For more information on the statutory benefit system please click here.

For information on Damages claims see this article and Motor Accident Compensation Claims.

We have seen people suffer injuries, including catastrophic ones, who have no idea that they even have a TPD insurance policy, let alone a TPD claim.

Our Senior Lawyer Christine Neufeld discusses five things you should know about TPD insurance claims.

  1. You may have TPD insurance and not even know it. Often, people call our firm, who have been injured at work in a vehicle, or as a result of negligence. Some have suffered a life-changing or debilitating illness. Surprisingly, many people contact us to see if they can sue someone, but are completely unaware that they have TPD insurance. A TPD insurance policy can be worth hundreds of thousands of dollars. This amount of money can be life-changing for people who have suffered a permanent disability.
  2. TPD insurance covers both mental and physical illness or injury. The injury or illness does not need to be work-related.
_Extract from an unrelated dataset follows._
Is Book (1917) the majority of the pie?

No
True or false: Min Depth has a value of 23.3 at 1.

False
Though there are various definitions under differing insurance policies, generally, it is determined by whether you can return to an occupation of work for which you are reasonably qualified. It is generally the case that it does not matter if the injury arose out of a physical or a mental injury, or illness, or a combination of these. By way of example, if someone was working as a mechanic, and they began to suffer from a mental illness, which was not work-related, they may still be eligible for a TPD benefit, if they can establish that they are unlikely to return to any occupation for which they are reasonably qualified.
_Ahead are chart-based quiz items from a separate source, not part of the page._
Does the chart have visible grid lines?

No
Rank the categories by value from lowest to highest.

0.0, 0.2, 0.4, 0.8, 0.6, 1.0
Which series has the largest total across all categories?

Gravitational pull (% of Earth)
  3. TPD has got nothing to do with proving fault or negligence. With a TPD claim, you do not need to prove that your injury or illness was anybody’s fault. You simply need to prove that your injury or illness has caused an incapacity for work, to the extent that you are totally and permanently disabled, within the meaning of the policy.
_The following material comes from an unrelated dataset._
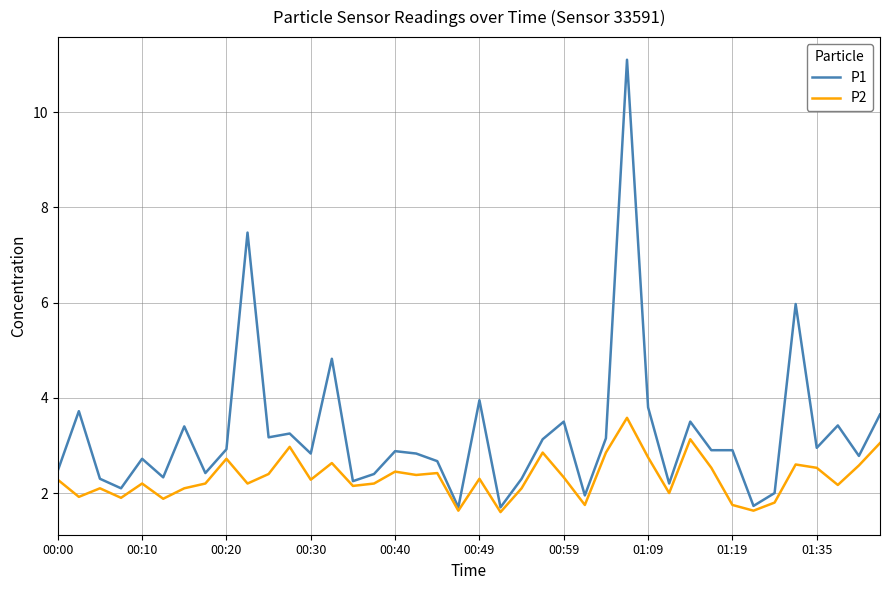

Which series has the largest total across all categories?

P1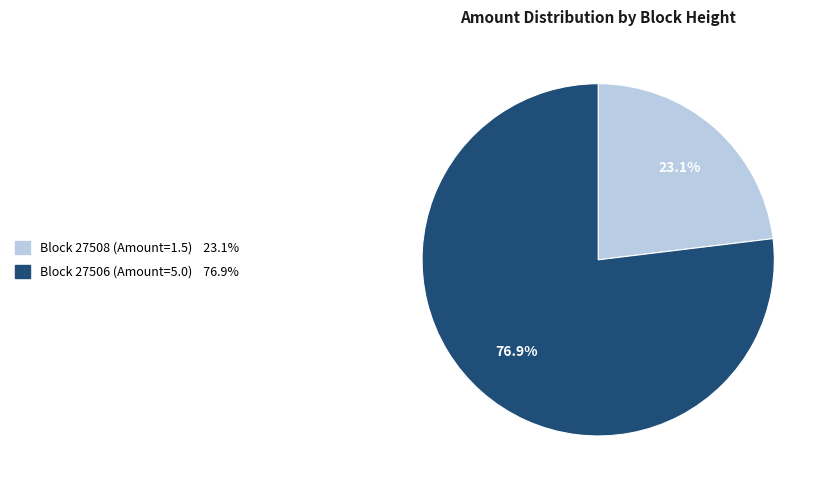

Does any single category account for the majority?

Yes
  4. Your occupation and qualifications matter. The question that needs to be determined in a TPD claim is whether you are fit to perform your work, or any work for which you are reasonably qualified. It is advisable to have a TPD lawyer review the TPD insurance policies and trust deeds to determine your eligibility, as the precise preconditions which need to be met vary. For instance, TPD definitions could include own-, or any-occupation clauses. An any-occupation clause means that a claimant needs to prove that they are unfit to perform any occupation for which they are suited by education, training or experience. It is not enough to prove you simply could not perform your own occupation. An own-occupation definition is far easier to satisfy. You would only need to prove that you would likely be unfit to perform your own occupation. What this means is that the last occupation you performed, prior to your illness or injury, is critical, as is your full work history, and other qualifications. For instance, it is generally easier to prove that someone who has been engaged in manual labor all their life will be totally and permanently disabled if they have suffered a significant physical injury than it would be for an office worker.
  5. You may want to consider a retail policy, and should consider advice if you are looking to consolidate your superannuation. Sometimes, people may also have arranged insurances through a financial planner or insurance broker. Such professionals may have already set up a retail TPD policy on your behalf. This would often be done, for example, if you set up life insurance. It is generally the case that retail policies are usually for much larger lump sums, which can exceed millions of dollars. If you need to make a claim on a retail policy, you should certainly consult a TPD lawyer. If you haven’t got a retail policy in place, you may wish to consult a financial advisor or insurance broker. If something goes wrong in your life, and you’re unable to return to work, having an adequate TPD policy with a reasonable lump sum can provide great financial security for you and your family.